Items from a dataset:
--- START ---
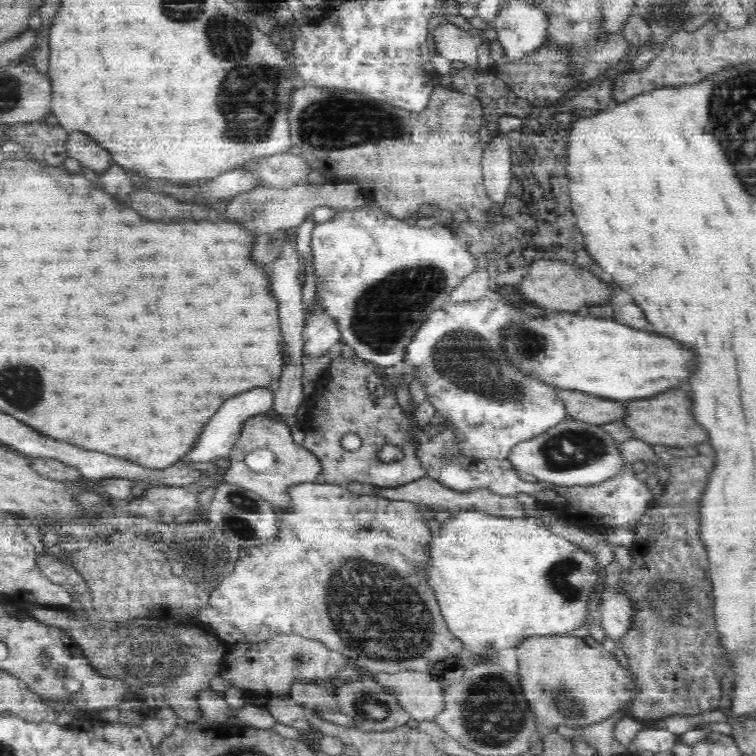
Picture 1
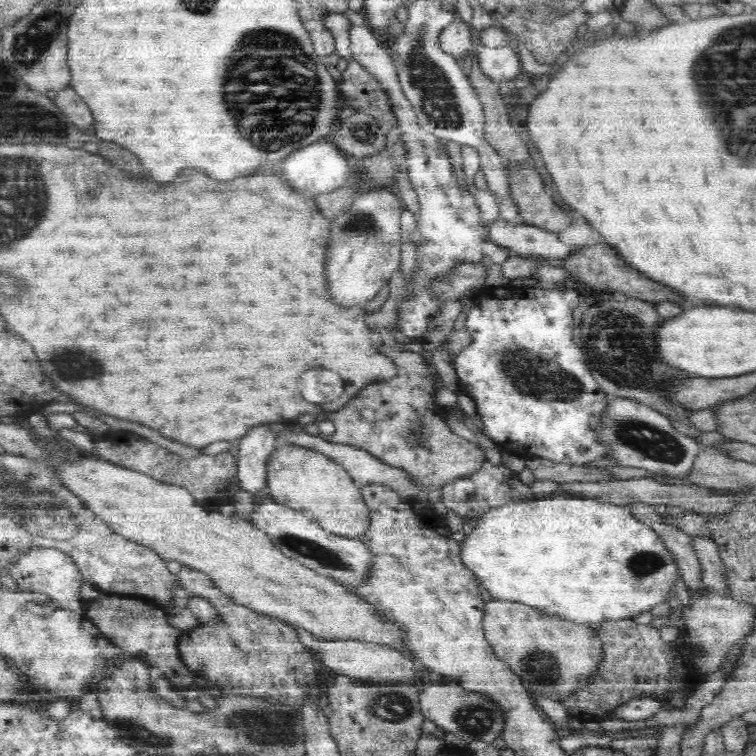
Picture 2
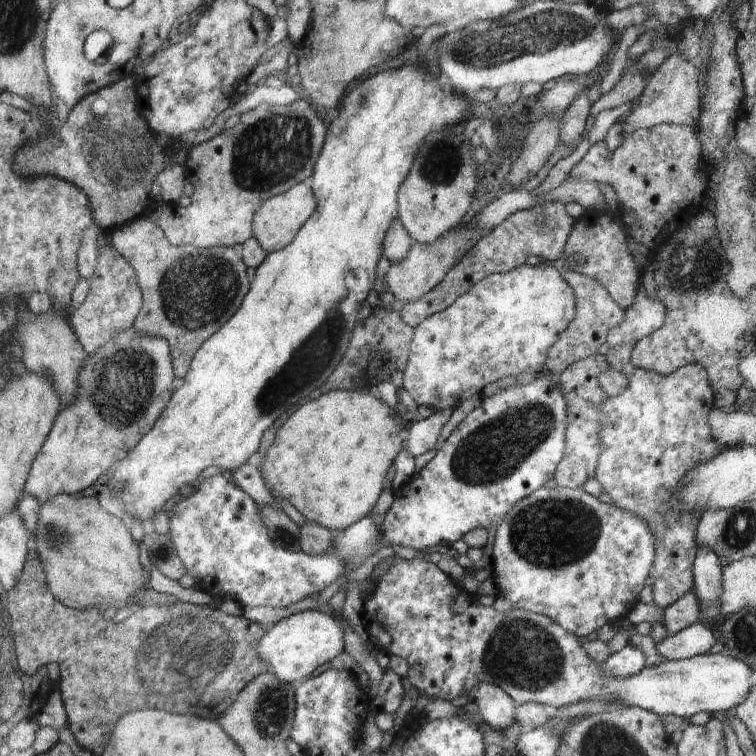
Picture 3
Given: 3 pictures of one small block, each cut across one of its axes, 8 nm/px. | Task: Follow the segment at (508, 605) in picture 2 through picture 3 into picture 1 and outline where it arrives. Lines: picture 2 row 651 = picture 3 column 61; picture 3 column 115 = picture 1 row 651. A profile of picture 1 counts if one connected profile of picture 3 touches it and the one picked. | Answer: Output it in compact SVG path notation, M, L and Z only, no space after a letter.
M584 633L570 635L530 635L516 646L518 661L517 677L529 709L535 718L537 728L535 739L544 742L558 726L580 728L602 720L616 709L624 709L627 700L633 695L633 679L626 673L614 656L602 648L586 643Z

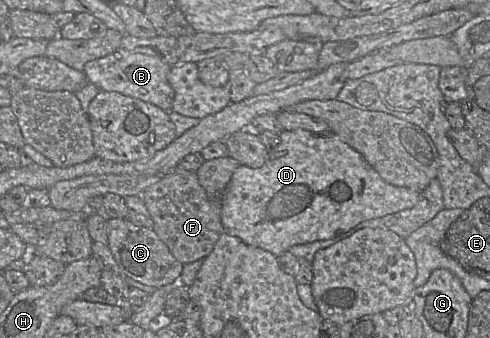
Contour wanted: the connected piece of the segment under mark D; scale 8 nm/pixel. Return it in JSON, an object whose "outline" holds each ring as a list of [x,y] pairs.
{"outline":[[[295,129],[292,131],[282,130],[279,133],[279,138],[280,143],[273,149],[269,150],[268,159],[262,167],[252,169],[247,166],[240,165],[234,171],[221,198],[221,223],[224,227],[224,232],[231,236],[238,237],[248,245],[266,250],[272,253],[276,258],[282,253],[288,251],[289,248],[294,245],[333,238],[350,230],[363,221],[379,218],[411,208],[419,200],[420,192],[422,190],[394,186],[385,182],[357,151],[343,142],[335,133],[331,131],[314,133],[303,129]]]}

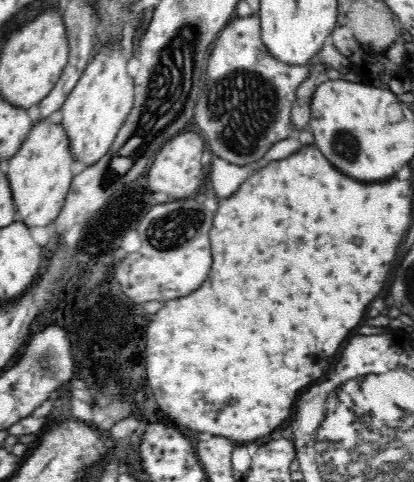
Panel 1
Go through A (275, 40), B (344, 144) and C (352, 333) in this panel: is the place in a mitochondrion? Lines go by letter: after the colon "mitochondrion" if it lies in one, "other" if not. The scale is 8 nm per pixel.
A: other
B: mitochondrion
C: other

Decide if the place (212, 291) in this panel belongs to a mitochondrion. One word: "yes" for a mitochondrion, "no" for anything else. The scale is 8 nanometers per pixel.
no

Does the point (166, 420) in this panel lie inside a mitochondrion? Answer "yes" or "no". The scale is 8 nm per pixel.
no

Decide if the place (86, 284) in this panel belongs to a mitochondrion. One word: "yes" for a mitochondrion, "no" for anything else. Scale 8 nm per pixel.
no

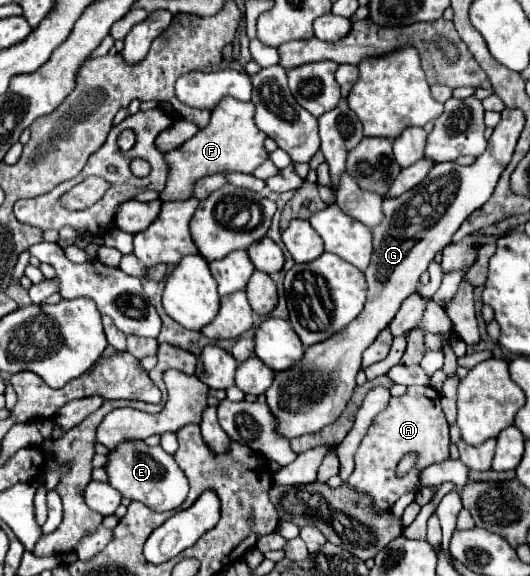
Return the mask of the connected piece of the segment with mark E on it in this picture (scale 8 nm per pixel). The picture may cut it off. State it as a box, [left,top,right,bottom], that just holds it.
[105,442,189,512]

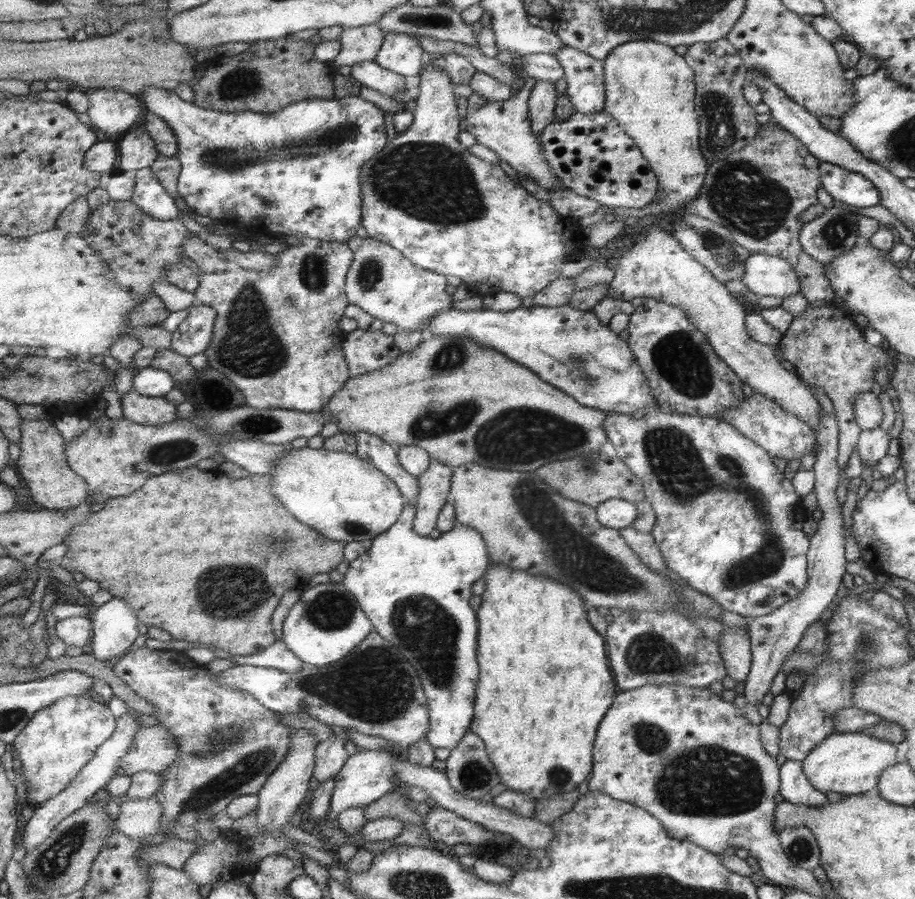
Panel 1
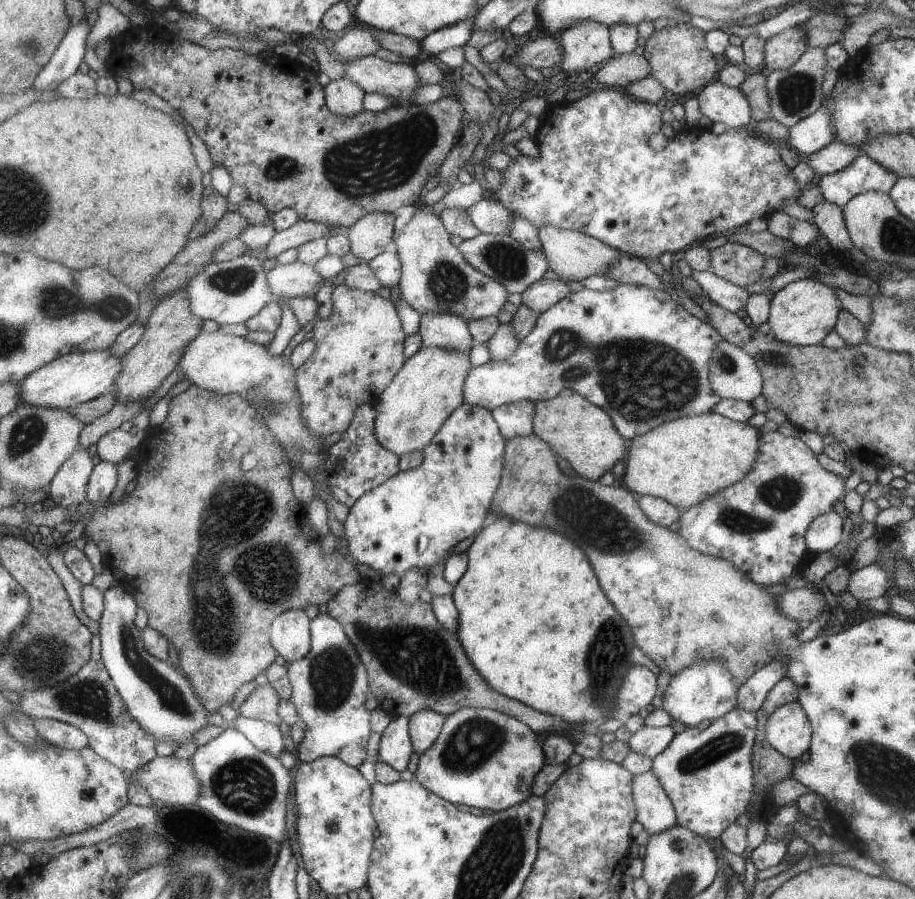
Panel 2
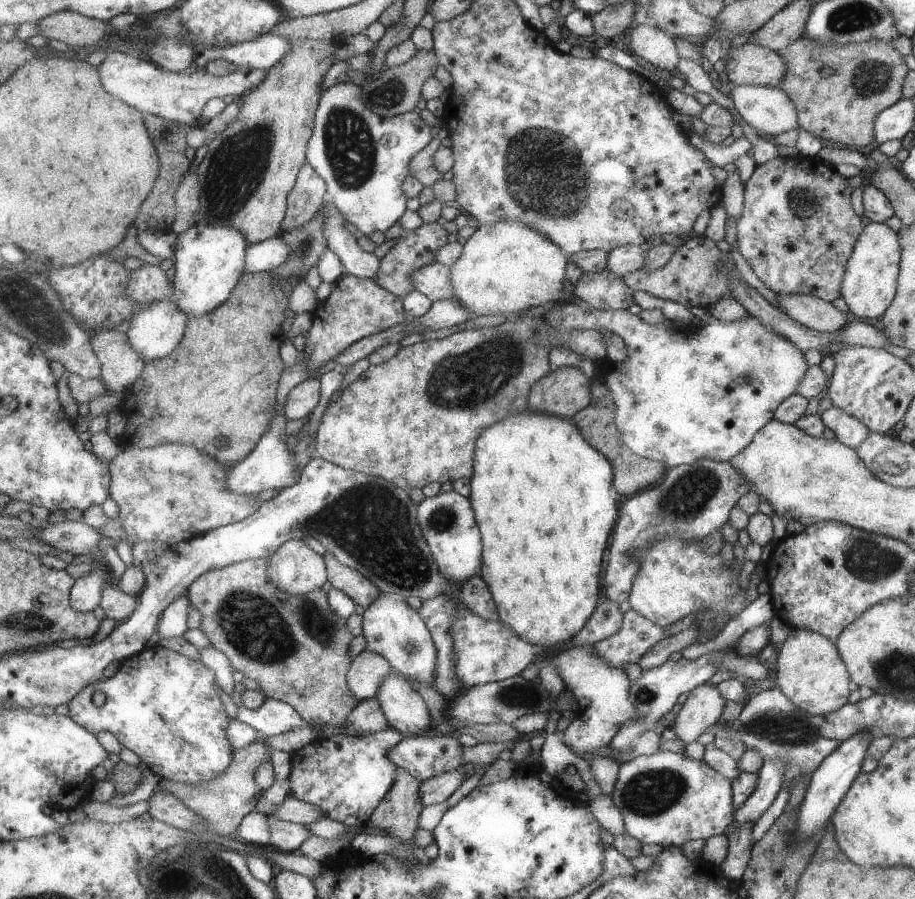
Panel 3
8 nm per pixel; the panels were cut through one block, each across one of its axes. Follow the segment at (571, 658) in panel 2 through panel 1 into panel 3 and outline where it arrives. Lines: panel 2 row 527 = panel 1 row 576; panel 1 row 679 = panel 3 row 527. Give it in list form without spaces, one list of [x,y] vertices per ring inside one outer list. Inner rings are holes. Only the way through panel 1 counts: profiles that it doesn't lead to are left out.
--- END ---
Goal of the exercise:
Word for word, reproduce all of the data, but keep out the pictures.

Reply:
Picture 1
Picture 2
Picture 3
Given: 3 pictures of one small block, each cut across one of its axes, 8 nm/px. | Task: Follow the segment at (508, 605) in picture 2 through picture 3 into picture 1 and outline where it arrives. Lines: picture 2 row 651 = picture 3 column 61; picture 3 column 115 = picture 1 row 651. A profile of picture 1 counts if one connected profile of picture 3 touches it and the one picked. | Answer: Output it in compact SVG path notation, M, L and Z only, no space after a letter.
M584 633L570 635L530 635L516 646L518 661L517 677L529 709L535 718L537 728L535 739L544 742L558 726L580 728L602 720L616 709L624 709L627 700L633 695L633 679L626 673L614 656L602 648L586 643Z

Contour wanted: the connected piece of the segment under mark D; scale 8 nm/pixel. Return it in JSON, an object whose "outline" holds each ring as a list of [x,y] pairs.
{"outline":[[[295,129],[292,131],[282,130],[279,133],[279,138],[280,143],[273,149],[269,150],[268,159],[262,167],[252,169],[247,166],[240,165],[234,171],[221,198],[221,223],[224,227],[224,232],[231,236],[238,237],[248,245],[266,250],[272,253],[276,258],[282,253],[288,251],[289,248],[294,245],[333,238],[350,230],[363,221],[379,218],[411,208],[419,200],[420,192],[422,190],[394,186],[385,182],[357,151],[343,142],[335,133],[331,131],[314,133],[303,129]]]}

Panel 1
Go through A (275, 40), B (344, 144) and C (352, 333) in this panel: is the place in a mitochondrion? Lines go by letter: after the colon "mitochondrion" if it lies in one, "other" if not. The scale is 8 nm per pixel.
A: other
B: mitochondrion
C: other

Decide if the place (212, 291) in this panel belongs to a mitochondrion. One word: "yes" for a mitochondrion, "no" for anything else. The scale is 8 nanometers per pixel.
no

Does the point (166, 420) in this panel lie inside a mitochondrion? Answer "yes" or "no". The scale is 8 nm per pixel.
no

Decide if the place (86, 284) in this panel belongs to a mitochondrion. One word: "yes" for a mitochondrion, "no" for anything else. Scale 8 nm per pixel.
no

Return the mask of the connected piece of the segment with mark E on it in this picture (scale 8 nm per pixel). The picture may cut it off. State it as a box, [left,top,right,bottom], that just holds it.
[105,442,189,512]

Panel 1
Panel 2
Panel 3
8 nm per pixel; the panels were cut through one block, each across one of its axes. Follow the segment at (571, 658) in panel 2 through panel 1 into panel 3 and outline where it arrives. Lines: panel 2 row 527 = panel 1 row 576; panel 1 row 679 = panel 3 row 527. Give it in list form without spaces, one list of [x,y] vertices per ring inside one outer list. Inner rings are holes. Only the way through panel 1 counts: profiles that it doesn't lead to are left out.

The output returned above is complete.